The author tells personal stories from all over the Middle East to paint a picture of an Arab intellectual class that had a glimpse of a united Arab world, Muslim and Christian, businessman, writer, sheik, imam, and farmer. I’ve just finished the first chapter. In it, a poor Lebanese Christian struggles to get to the American University of Beirut (AUB), has a glimpse of a prosperous Lebanon in a larger Arab world, only to see the rest of the world come to use Lebanon as a proxy battlefield and the Lebanese themselves, free of outside influence, get their sectarian violence on. This man was Khalil Hawi. He became a famous poet and was a veteran of various political movements. During the Lebanese civil war, some young militiamen stopped him at a checkpoint. (Yes, militias had checkpoints then too.) He was an original member of their party but, sick of mobs with guns, he refused to cooperate and they were going to do him in before his buddies from the old days interceded.
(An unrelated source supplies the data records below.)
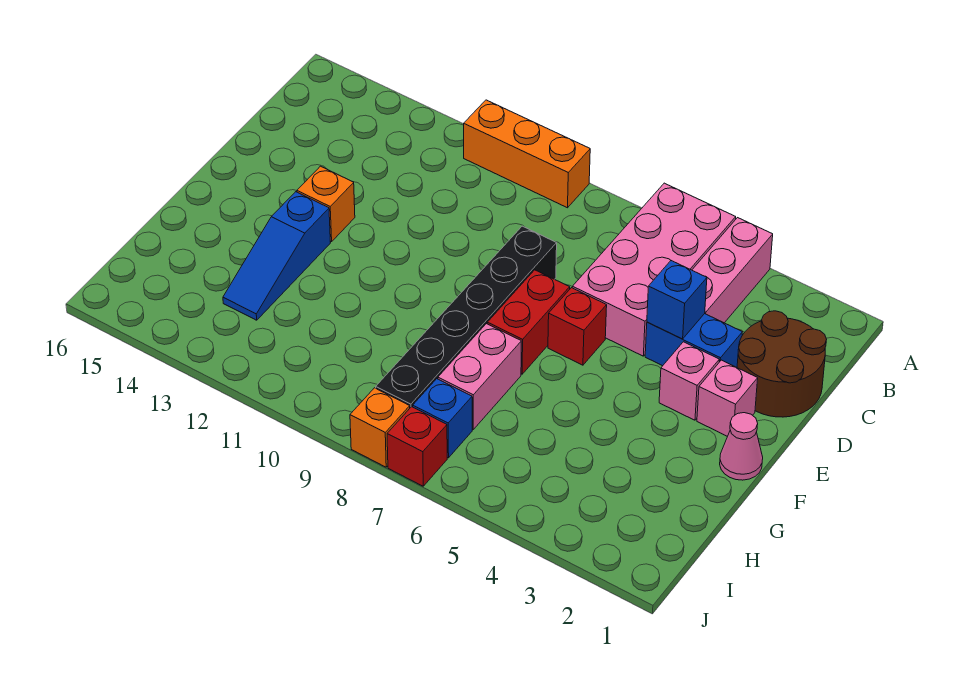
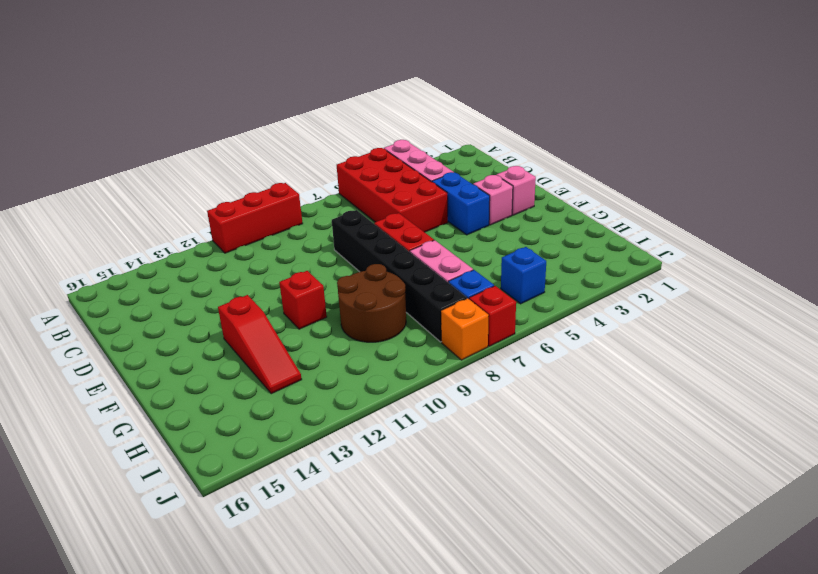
pink brick A5:D6 level 1 -> red brick A5:D6 level 1
orange brick A9:A11 level 1 -> red brick A9:A11 level 1
brown round brick C1:D2 level 1 -> brown round brick G9:H10 level 1
blue brick D3:D4 level 1 -> blue brick D4:E4 level 1
blue brick D4 level 2 -> blue brick I5 level 1
red brick E6 level 1 -> red brick F11 level 1
orange brick E13 level 1 -> none
pink cone F1 level 1 -> none
blue slope F13:H13 level 1 top F -> red slope F13:H13 level 1 top F

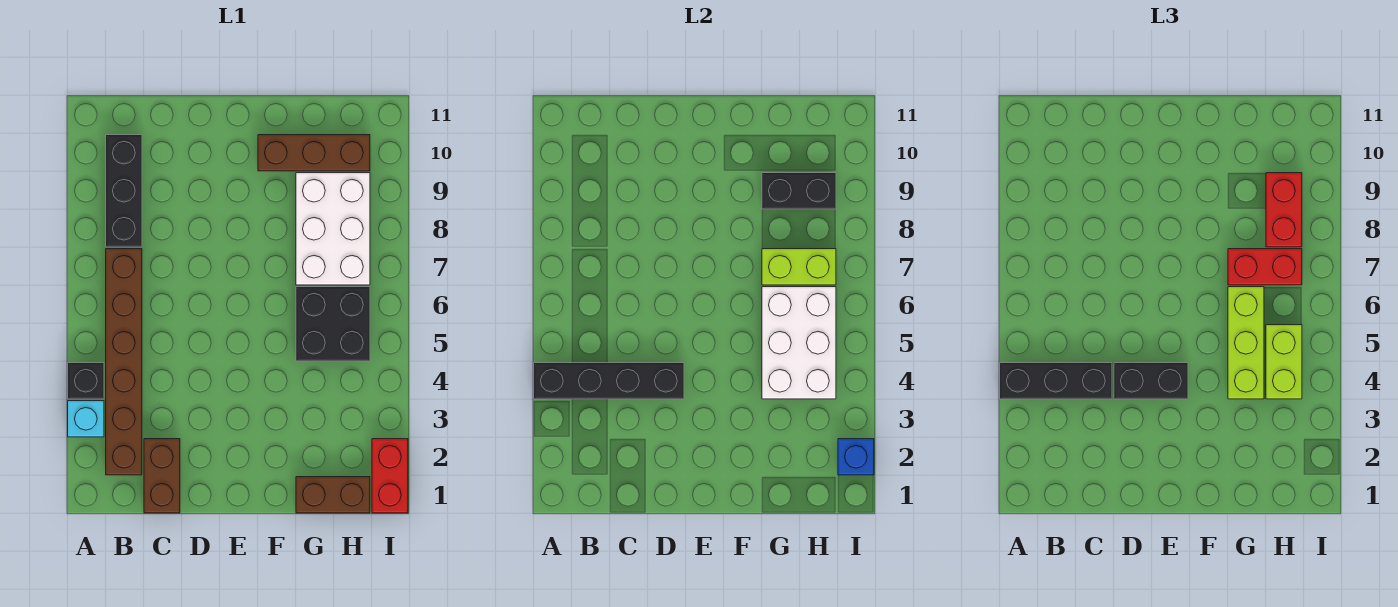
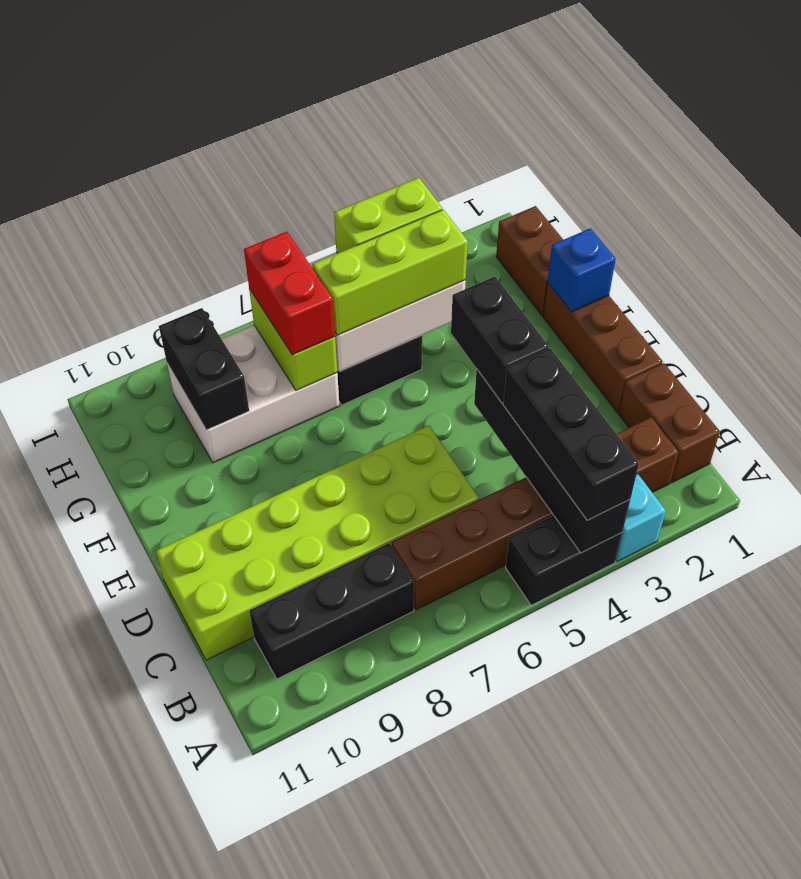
black brick A4 level 1 -> black brick A4:A5 level 1
brown brick C1:C2 level 1 -> brown brick B1:C1 level 1
none -> lime brick C6:D11 level 1
brown brick F10:H10 level 1 -> brown brick D1:F1 level 1
red brick H8:H9 level 3 -> none
red brick I1:I2 level 1 -> none
blue brick I2 level 2 -> blue brick F1 level 2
Ajami talks a lot about Anton Sadaah (known to Wikipedia as Saadeh), a Lebanese gadabout who started the Greater Syria Party and was executed after leading a revolt.
Looking at these old pictures of him and his cronies, I can start to imagine the incubation of this alternative Arab world. It is a revelation how important the American University of Beirut was to this Arab class.
This is Steve Kerr, the most accurate three point shooter in NBA history. His grandfather was a missionary who rescued Armenian children after the genocide and later taught at the AUB. In the epilogue of the first chapter I learned that his father, Malcom Kerr, was the president of the AUB until he was assassinated in 1984 shortly after the American Embassy was bombed and the Marine barracks there was blown up. The book surprised me in how many different western and Christian organizations went to Lebanon and set up outposts, training students, giving them scholarships to go study in Cambridge and New York, Milwaukee and Cairo. These western universities helped form the core of this Arab Intellectual Class. It also amazes me the speed with which this Arab intellectual class of poets, journalists, scholars and secular politicians was swept away into either death or exile and replaced with Islamic theocrats. The author uses Steve Kerr’s NBA career to illustrate the end of our missionary ideals.
Packer accuses Ajami of liking the current outcome of the Iraq war because he is really a Shiite partisan. That does not come through in this book.